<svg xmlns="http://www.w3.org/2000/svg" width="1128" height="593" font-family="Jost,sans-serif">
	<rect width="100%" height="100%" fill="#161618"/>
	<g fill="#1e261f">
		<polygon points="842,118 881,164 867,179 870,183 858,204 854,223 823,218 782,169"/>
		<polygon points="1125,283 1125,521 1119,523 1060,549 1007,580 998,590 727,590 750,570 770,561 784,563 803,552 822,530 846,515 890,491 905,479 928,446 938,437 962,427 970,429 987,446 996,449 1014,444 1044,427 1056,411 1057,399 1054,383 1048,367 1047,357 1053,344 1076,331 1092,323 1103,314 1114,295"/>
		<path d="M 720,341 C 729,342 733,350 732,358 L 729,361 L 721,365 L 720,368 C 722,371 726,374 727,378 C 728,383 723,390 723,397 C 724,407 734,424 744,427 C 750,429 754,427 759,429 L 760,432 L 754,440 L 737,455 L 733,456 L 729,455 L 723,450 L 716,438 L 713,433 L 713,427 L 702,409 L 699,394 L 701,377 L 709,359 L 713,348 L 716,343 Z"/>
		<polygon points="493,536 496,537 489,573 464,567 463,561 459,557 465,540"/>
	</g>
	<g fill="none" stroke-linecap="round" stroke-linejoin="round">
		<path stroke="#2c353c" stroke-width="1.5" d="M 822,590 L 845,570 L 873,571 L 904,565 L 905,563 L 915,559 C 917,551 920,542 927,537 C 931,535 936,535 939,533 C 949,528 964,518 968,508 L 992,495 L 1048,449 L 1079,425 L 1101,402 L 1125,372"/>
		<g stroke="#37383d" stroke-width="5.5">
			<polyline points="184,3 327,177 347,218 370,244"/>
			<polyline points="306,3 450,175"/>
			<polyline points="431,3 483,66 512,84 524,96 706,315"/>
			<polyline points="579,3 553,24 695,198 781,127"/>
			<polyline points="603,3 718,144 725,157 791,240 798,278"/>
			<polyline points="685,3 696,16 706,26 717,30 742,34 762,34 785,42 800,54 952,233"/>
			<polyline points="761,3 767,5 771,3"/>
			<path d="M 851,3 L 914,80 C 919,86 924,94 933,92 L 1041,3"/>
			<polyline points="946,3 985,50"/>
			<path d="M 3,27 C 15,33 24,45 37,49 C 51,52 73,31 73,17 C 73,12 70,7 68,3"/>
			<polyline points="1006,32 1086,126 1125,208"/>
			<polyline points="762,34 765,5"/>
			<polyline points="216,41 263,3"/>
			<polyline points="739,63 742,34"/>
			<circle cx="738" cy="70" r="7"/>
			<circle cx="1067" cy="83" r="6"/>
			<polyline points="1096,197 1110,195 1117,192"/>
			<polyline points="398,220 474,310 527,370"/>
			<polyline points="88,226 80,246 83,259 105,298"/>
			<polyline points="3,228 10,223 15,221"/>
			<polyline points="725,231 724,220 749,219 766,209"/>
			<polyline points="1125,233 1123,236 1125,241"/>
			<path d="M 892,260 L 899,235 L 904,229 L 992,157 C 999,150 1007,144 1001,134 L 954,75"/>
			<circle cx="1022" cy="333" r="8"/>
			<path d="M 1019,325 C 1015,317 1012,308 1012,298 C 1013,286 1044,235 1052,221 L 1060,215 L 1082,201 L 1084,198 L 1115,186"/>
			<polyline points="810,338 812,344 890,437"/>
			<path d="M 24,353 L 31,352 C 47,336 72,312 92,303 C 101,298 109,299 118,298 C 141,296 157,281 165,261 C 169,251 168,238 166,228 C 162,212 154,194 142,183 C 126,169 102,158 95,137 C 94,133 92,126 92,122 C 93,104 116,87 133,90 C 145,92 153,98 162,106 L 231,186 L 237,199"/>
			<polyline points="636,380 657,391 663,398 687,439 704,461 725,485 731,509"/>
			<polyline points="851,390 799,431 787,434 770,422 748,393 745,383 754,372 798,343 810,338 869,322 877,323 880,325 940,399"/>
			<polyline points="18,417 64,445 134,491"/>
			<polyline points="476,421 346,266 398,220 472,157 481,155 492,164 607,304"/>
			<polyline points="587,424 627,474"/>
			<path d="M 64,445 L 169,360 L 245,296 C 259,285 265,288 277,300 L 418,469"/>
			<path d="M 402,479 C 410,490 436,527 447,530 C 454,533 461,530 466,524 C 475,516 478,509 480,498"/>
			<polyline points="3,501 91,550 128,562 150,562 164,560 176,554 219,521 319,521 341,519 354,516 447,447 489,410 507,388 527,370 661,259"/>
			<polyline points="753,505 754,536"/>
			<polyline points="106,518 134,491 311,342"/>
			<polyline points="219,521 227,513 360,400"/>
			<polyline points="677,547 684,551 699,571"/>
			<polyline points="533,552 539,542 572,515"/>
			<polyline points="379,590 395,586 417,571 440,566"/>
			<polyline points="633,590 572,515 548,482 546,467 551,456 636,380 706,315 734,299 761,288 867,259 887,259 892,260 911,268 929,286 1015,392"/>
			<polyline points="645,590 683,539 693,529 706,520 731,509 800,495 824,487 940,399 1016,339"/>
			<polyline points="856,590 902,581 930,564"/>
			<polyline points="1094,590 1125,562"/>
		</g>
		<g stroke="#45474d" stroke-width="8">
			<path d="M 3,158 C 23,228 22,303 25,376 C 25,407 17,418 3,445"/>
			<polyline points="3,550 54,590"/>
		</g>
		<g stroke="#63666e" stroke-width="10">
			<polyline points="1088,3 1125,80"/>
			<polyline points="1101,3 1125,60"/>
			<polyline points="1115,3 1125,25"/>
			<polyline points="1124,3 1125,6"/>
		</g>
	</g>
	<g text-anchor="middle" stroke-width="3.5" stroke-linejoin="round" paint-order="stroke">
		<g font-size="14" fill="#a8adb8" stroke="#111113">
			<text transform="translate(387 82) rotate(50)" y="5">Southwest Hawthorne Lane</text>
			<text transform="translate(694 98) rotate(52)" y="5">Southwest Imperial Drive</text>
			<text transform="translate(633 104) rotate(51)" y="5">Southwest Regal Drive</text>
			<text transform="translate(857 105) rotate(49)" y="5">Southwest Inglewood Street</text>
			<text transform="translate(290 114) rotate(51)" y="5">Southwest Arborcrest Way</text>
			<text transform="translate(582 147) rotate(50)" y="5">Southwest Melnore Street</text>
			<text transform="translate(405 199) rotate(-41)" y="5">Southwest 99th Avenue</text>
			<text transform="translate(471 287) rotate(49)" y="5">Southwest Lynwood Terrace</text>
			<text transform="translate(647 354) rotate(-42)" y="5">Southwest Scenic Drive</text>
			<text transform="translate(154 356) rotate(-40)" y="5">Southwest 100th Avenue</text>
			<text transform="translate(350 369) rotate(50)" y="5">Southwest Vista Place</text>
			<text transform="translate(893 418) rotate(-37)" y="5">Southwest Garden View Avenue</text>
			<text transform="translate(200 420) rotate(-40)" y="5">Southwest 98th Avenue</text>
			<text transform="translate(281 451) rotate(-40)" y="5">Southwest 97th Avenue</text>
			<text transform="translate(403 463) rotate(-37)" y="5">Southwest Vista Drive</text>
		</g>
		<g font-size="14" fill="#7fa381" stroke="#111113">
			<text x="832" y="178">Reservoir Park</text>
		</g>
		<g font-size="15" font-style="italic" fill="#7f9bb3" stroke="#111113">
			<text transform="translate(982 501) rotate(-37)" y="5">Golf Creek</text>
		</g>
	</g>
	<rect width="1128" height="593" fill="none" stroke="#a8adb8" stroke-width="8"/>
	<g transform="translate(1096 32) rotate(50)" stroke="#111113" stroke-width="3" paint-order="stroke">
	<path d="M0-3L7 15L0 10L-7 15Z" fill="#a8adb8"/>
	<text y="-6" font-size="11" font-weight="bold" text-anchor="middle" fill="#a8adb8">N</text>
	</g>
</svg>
---
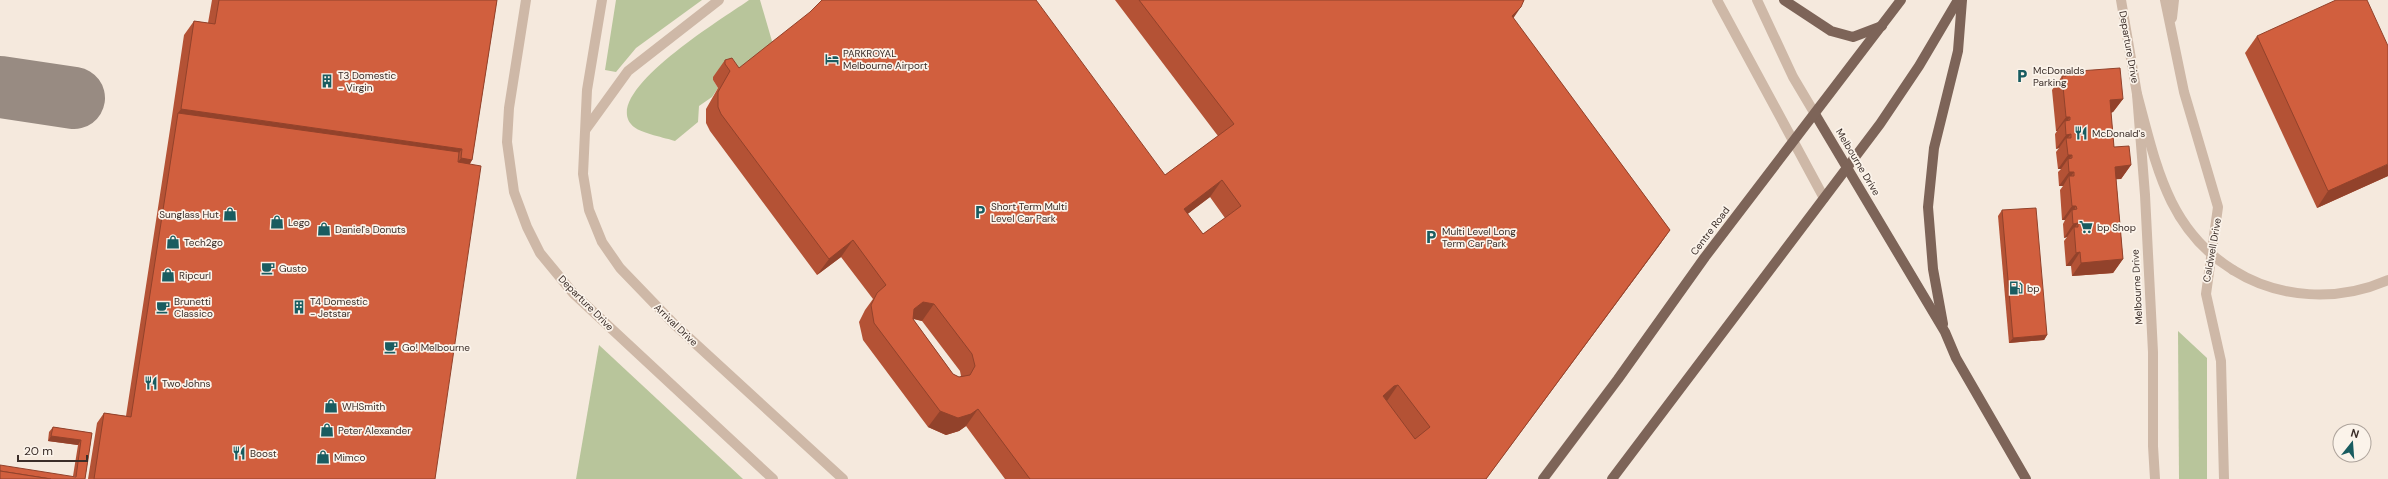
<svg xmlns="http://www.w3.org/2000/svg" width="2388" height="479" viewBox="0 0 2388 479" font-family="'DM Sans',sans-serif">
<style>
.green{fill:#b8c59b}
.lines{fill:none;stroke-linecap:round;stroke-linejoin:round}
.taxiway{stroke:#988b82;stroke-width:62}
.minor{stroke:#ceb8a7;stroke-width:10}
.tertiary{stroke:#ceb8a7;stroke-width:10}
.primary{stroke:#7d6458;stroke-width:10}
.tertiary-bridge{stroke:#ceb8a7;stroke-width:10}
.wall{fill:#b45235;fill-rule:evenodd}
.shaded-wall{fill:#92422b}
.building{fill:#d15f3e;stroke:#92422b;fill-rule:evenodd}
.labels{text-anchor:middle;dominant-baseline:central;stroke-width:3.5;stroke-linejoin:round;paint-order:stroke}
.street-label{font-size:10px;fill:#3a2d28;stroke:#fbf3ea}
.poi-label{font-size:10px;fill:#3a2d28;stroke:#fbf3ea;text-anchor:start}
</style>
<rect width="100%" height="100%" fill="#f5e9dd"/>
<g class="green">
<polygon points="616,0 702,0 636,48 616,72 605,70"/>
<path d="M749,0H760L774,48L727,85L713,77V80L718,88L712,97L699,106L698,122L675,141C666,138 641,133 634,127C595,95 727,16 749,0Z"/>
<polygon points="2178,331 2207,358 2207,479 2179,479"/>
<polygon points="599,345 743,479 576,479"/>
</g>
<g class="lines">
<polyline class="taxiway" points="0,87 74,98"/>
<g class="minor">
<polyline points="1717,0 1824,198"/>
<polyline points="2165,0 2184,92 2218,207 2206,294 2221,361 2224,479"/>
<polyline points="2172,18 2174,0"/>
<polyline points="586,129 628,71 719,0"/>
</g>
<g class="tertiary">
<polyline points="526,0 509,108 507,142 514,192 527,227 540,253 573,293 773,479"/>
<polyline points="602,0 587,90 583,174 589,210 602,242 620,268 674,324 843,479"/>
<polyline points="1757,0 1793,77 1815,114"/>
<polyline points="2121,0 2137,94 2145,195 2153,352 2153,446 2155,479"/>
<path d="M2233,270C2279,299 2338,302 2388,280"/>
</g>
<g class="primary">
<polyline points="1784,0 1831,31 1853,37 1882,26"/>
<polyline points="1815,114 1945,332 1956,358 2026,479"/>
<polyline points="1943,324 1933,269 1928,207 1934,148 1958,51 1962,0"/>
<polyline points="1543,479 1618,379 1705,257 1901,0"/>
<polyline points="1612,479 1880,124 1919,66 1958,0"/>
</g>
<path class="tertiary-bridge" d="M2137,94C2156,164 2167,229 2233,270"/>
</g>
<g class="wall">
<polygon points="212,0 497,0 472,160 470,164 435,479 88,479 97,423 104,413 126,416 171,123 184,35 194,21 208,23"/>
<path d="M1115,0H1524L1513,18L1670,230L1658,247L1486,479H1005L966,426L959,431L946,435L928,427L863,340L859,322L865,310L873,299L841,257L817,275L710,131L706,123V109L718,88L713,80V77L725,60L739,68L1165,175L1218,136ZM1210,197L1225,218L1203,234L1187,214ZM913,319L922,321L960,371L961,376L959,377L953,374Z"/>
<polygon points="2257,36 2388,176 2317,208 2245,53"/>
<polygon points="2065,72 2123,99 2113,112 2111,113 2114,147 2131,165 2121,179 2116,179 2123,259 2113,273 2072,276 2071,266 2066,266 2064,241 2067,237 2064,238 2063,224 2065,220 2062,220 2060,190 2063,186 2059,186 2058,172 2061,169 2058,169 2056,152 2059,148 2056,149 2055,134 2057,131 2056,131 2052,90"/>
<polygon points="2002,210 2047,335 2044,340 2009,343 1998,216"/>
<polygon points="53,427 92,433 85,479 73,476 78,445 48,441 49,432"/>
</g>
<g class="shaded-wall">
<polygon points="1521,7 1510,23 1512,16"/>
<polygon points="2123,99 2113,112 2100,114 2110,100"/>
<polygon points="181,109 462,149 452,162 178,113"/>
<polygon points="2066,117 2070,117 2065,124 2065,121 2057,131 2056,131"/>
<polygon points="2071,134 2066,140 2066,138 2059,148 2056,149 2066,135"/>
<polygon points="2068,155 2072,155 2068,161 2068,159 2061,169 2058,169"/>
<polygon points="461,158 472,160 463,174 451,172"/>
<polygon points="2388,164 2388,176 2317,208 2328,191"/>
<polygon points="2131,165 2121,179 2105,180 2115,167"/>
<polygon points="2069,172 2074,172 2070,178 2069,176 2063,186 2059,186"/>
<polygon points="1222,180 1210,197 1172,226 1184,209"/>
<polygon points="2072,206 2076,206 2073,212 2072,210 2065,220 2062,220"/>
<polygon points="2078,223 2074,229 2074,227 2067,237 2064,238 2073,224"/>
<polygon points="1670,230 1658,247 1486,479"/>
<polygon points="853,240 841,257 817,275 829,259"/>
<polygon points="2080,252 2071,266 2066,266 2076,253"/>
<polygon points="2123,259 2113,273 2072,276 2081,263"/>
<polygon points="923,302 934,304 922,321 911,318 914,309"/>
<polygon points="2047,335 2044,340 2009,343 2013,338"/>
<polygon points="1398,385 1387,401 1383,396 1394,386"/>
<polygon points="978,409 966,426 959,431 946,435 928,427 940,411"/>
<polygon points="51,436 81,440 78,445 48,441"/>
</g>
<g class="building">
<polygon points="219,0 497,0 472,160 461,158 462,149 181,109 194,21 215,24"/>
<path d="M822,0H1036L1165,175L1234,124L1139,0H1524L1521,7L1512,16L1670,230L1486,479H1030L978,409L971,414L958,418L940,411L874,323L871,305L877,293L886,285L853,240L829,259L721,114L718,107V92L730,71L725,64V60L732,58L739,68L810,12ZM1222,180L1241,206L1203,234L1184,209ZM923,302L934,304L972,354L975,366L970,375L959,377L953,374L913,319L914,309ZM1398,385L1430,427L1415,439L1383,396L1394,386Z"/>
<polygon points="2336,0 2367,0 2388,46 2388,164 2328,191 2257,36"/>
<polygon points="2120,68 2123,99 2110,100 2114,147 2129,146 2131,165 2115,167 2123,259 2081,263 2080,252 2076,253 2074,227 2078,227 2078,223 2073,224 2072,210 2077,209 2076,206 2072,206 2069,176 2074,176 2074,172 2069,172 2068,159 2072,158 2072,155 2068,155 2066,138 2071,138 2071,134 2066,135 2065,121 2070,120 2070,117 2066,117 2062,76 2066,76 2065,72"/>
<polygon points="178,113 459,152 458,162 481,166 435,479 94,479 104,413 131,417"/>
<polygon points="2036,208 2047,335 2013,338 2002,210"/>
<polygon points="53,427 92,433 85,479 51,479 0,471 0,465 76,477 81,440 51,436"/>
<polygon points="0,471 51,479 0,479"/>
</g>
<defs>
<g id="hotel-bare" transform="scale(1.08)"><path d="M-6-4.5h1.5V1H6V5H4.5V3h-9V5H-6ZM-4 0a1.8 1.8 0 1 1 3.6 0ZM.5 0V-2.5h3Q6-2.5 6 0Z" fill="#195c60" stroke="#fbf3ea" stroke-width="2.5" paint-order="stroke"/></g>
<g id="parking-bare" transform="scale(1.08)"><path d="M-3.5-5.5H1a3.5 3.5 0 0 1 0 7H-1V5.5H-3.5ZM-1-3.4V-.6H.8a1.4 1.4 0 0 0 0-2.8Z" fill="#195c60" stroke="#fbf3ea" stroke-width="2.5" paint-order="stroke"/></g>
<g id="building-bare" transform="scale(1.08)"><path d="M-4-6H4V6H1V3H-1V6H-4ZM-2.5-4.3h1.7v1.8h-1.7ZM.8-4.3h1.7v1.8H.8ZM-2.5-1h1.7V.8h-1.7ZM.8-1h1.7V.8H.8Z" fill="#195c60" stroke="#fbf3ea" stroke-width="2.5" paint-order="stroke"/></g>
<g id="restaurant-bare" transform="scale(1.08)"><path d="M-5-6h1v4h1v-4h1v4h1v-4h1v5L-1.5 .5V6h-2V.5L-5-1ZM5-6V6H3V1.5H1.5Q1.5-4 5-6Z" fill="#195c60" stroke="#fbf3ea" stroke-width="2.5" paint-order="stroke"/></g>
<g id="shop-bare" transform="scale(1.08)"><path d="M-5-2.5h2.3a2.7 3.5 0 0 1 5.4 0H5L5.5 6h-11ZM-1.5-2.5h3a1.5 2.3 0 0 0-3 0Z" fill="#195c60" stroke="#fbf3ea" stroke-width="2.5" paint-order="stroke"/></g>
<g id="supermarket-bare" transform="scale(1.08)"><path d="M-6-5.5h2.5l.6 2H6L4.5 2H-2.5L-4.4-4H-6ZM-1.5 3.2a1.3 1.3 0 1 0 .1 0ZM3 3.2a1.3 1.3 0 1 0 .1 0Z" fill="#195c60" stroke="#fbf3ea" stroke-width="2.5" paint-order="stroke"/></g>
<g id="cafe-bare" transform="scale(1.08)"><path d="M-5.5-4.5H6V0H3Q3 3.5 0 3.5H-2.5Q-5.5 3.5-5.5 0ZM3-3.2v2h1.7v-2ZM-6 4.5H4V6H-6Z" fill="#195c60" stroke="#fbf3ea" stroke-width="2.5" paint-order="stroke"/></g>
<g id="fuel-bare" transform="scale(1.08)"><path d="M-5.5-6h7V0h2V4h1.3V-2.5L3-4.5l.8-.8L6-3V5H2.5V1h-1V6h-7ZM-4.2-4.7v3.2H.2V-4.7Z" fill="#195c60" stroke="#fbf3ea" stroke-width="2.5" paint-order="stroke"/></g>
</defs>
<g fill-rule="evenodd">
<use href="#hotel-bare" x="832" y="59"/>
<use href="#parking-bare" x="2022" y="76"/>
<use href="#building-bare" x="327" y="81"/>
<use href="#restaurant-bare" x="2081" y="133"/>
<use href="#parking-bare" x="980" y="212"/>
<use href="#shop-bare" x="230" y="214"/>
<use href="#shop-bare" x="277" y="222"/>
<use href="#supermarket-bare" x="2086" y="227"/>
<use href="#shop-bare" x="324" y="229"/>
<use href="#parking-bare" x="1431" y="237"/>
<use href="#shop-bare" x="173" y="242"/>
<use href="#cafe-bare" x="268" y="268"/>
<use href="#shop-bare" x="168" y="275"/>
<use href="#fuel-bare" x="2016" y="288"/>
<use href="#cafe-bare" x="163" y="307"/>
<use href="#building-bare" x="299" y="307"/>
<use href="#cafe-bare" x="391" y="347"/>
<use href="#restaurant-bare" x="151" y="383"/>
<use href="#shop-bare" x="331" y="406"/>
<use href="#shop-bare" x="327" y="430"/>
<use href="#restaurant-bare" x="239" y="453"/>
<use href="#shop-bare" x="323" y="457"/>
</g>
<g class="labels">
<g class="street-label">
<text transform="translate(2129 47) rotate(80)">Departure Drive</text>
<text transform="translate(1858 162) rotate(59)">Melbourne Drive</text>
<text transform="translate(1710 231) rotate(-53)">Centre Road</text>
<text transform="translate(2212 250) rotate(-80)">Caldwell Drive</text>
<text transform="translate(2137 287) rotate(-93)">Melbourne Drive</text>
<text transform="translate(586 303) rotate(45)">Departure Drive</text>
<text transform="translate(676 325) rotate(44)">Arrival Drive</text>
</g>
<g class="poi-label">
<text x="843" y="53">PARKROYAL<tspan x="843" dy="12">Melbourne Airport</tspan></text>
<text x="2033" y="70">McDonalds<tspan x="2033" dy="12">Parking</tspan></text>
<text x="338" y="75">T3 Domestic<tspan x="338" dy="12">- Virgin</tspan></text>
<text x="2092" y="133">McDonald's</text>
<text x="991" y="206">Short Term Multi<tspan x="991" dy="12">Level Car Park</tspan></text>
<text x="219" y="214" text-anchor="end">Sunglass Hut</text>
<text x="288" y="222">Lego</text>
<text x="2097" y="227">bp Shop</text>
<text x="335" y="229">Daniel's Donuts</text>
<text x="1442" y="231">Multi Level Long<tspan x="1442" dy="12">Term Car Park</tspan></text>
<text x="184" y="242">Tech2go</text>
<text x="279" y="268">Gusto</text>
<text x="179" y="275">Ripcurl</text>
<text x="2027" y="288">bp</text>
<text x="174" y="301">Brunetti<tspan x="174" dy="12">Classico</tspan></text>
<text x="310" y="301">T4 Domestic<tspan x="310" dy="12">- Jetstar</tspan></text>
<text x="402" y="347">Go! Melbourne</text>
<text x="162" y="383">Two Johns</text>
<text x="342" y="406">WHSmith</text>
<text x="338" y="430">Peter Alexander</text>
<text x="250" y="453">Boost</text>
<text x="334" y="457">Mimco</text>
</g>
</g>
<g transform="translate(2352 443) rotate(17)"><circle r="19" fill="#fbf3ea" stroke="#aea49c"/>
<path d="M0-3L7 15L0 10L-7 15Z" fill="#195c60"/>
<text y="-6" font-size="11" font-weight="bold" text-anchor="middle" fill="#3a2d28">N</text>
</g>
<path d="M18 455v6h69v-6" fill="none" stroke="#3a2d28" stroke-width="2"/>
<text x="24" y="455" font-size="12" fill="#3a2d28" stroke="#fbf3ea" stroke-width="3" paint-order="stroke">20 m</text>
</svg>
---
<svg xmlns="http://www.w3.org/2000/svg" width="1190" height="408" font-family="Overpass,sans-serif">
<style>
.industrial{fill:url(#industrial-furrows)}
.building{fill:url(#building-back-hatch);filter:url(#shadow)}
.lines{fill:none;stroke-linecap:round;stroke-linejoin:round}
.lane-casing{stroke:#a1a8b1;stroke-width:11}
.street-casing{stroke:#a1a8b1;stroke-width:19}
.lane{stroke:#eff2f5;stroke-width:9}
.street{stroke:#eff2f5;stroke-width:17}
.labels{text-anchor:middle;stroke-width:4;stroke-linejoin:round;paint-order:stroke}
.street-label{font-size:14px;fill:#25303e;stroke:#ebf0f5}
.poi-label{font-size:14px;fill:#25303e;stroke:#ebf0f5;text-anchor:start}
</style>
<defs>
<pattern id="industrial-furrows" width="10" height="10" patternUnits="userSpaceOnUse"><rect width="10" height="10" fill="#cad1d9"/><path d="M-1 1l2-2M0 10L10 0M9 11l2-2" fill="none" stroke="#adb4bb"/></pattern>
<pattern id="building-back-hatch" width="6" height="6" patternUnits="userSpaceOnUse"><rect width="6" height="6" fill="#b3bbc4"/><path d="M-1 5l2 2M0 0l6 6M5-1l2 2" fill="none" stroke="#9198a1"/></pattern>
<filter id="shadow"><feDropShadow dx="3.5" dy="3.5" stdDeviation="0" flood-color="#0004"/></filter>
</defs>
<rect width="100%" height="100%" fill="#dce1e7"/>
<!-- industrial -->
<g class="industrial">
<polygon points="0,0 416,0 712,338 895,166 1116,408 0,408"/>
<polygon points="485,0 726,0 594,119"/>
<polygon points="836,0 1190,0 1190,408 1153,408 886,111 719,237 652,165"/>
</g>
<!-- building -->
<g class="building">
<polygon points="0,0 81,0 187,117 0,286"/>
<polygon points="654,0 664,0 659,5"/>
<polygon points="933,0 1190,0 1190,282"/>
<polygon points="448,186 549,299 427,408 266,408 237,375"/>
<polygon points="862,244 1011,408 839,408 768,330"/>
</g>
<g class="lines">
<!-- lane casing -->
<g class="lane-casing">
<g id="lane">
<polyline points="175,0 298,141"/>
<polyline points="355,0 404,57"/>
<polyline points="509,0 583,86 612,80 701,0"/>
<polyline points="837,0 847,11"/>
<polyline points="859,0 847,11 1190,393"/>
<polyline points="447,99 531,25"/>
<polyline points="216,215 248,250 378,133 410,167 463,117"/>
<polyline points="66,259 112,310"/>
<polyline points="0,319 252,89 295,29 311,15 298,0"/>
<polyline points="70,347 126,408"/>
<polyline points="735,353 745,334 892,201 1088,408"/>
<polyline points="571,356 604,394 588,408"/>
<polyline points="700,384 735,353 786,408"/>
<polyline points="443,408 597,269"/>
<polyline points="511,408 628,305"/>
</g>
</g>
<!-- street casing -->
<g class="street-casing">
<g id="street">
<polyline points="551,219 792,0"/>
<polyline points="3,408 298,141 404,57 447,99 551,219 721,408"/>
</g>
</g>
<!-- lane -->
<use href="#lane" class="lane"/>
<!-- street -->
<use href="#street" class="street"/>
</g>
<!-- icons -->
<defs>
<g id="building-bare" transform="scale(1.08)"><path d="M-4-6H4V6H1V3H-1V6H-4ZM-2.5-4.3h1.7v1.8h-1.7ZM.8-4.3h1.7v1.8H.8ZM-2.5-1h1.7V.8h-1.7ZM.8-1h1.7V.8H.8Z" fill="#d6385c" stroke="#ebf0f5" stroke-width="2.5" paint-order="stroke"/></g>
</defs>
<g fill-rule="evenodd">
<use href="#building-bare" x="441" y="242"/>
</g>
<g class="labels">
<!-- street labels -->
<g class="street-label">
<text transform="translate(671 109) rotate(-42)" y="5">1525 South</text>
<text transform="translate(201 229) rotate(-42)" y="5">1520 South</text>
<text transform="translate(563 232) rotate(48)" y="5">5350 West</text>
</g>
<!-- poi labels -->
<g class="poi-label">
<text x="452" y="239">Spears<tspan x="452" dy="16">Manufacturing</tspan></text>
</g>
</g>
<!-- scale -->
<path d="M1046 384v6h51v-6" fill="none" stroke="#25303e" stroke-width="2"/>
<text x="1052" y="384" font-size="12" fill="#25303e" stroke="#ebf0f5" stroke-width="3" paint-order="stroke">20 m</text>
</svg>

**WORK REQUEST:** Copy each line of the records above that carries the word "bold".

**REPLY TO THE EXERCISE:**
	<text y="-6" font-size="11" font-weight="bold" text-anchor="middle" fill="#a8adb8">N</text>
<text y="-6" font-size="11" font-weight="bold" text-anchor="middle" fill="#3a2d28">N</text>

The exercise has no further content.